In a timely move for broker-dealers and trading firms dealing in US equity and options, Capital Markets data automation specialist Inforalgo has been named an authorised Consolidated Audit Trail (CAT) reporting agent and connectivity hub (Service Bureau).
The company, which provides RegFlex™, a consolidated, automated online reporting hub spanning multiple trading platforms and regulatory requirements, pledges to get small and mid-sized broker-dealers and proprietary trading firms set up with a CAT connection within just 40 days, as part of a complete package including connectivity, data ingestion, consolidation, mapping, submissions and exceptions management.
Focusing specifically on compliance with Phase 2a and 2b CAT requirements, affecting this size of market participant, the package will cost less than half of alternative solutions.
“This is significant news to the thousands of market participants affected by CAT,” says Phil Flood, Chief Commercial Officer at Inforalgo, who says anxiety levels have reached fever pitch among small/mid-sized broker-dealers and proprietary trading firms.
“Because we’re already a major reporting hub and have comprehensive existing connections in place, we can make light work of CAT connectivity and compliance for our clients, cutting through the pain and allowing them to start testing on time. Without Inforalgo, this could take months for firms to resolve – before they can even think about compliance testing,” Phil says.
CAT is a new comprehensive database for US equity and options orders, which will be orchestrated and overseen by the Financial Industry Regulatory Authority (FINRA). Yet, FINRA only came on board relatively recently having taken over from Thesys Group, a New York-based fintech start-up, which planned to use Amazon’s AWS cloud-based infrastructure to host CAT.
The expectation was that FINRA would use one of its existing data-centre platforms – allowing market participants to use the same connectors they used for other forms of trade reporting. Yet, with time running out, FINRA will follow the plan set out by Thesys, leaving brokers and traders with no choice but to create new connections to AWS.
“There are only very limited options to connect to CAT, which are dictated by the regulator,” Phil says. “Existing connections are not applicable: a whole new method is needed, with huge implications for timelines and costs.

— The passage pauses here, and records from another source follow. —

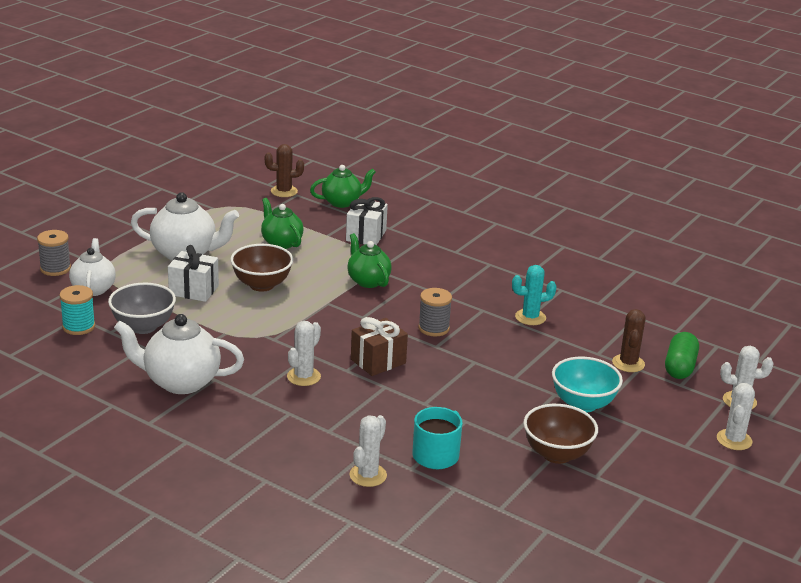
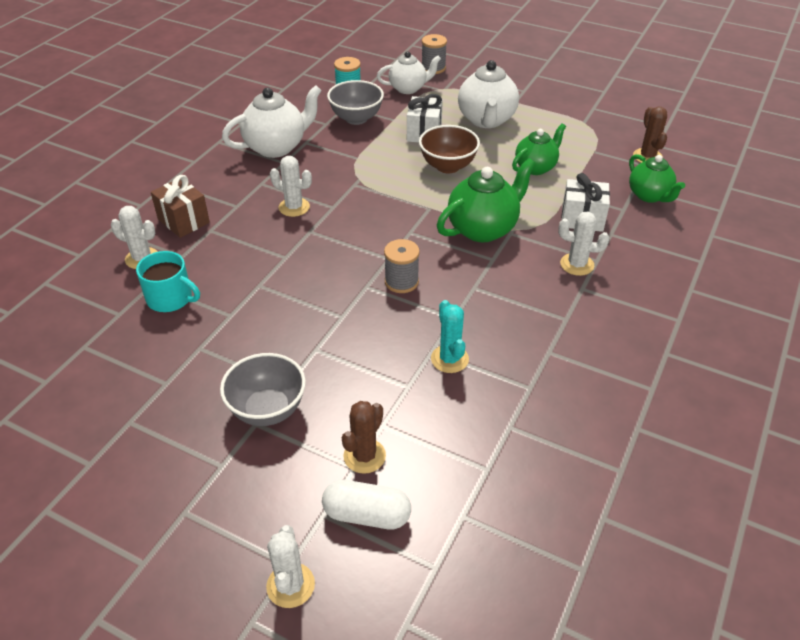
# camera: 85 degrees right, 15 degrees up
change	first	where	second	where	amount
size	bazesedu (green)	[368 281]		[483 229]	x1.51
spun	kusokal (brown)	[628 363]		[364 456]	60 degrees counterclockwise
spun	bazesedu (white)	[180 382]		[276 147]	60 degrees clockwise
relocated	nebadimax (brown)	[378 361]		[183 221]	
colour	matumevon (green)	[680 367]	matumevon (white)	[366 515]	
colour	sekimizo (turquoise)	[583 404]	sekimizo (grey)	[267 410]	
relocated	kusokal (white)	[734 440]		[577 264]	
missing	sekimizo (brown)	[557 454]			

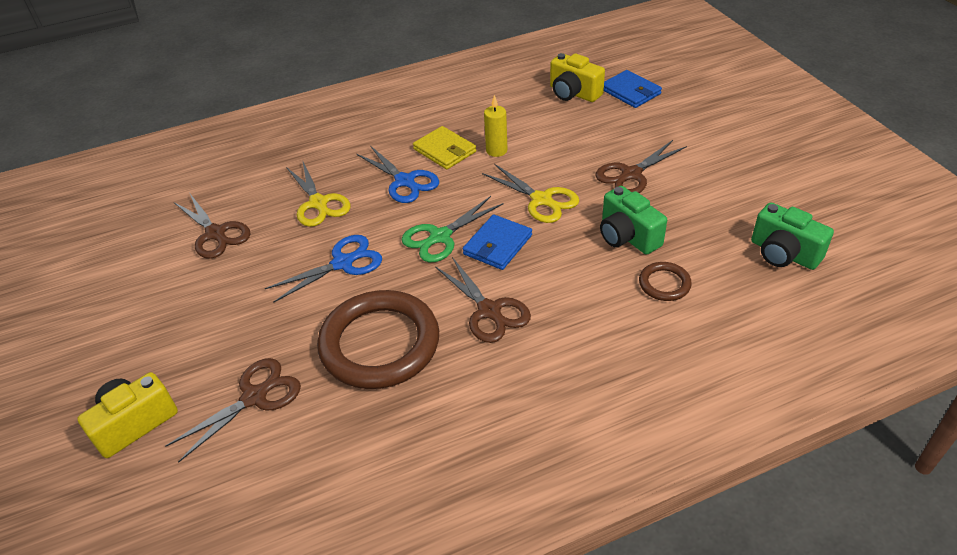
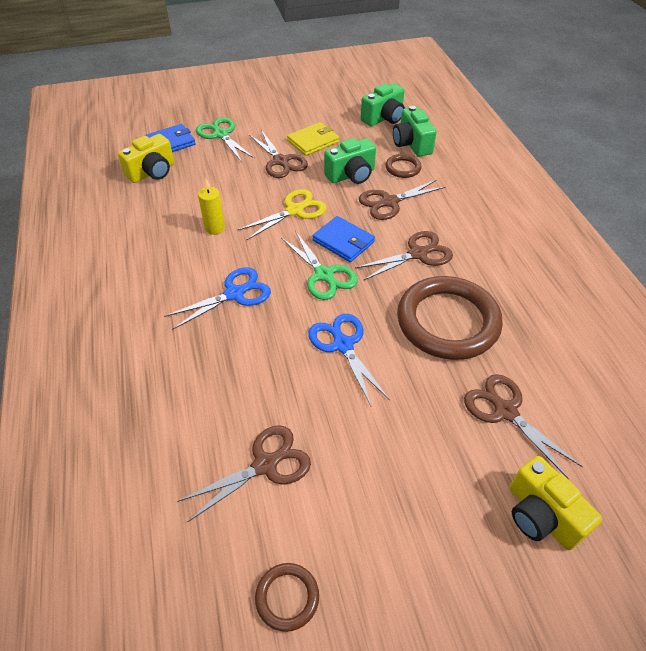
# camera: 85 degrees left, 5 degrees up
change	first	where	second	where	amount
relocated	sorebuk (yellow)	[445 150]		[313 141]	
missing	baravax (yellow)	[318 203]			
appeared			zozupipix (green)	[411 144]	
appeared			baravax (green)	[221 135]	
appeared			baravax (brown)	[389 202]	
appeared			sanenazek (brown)	[287 597]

So now firms are panicking about not being ready when compliance testing starts in December, and how much this will all cost them.”
Simply connecting to CAT could cost firms $7,600 a year. “And that’s before firms have even thought about what solution they will use for submissions – whether they will build something themselves, or outsource to a vendor for a further annual fee,” Phil says.
“And that cost is likely to be high, because most of the solutions on offer are far beyond the needs of a smaller firm and will take a long time to implement. Inforalgo’s CAT package will cut through all of that, coming in at least half the price and taking a fraction of the time to implement.”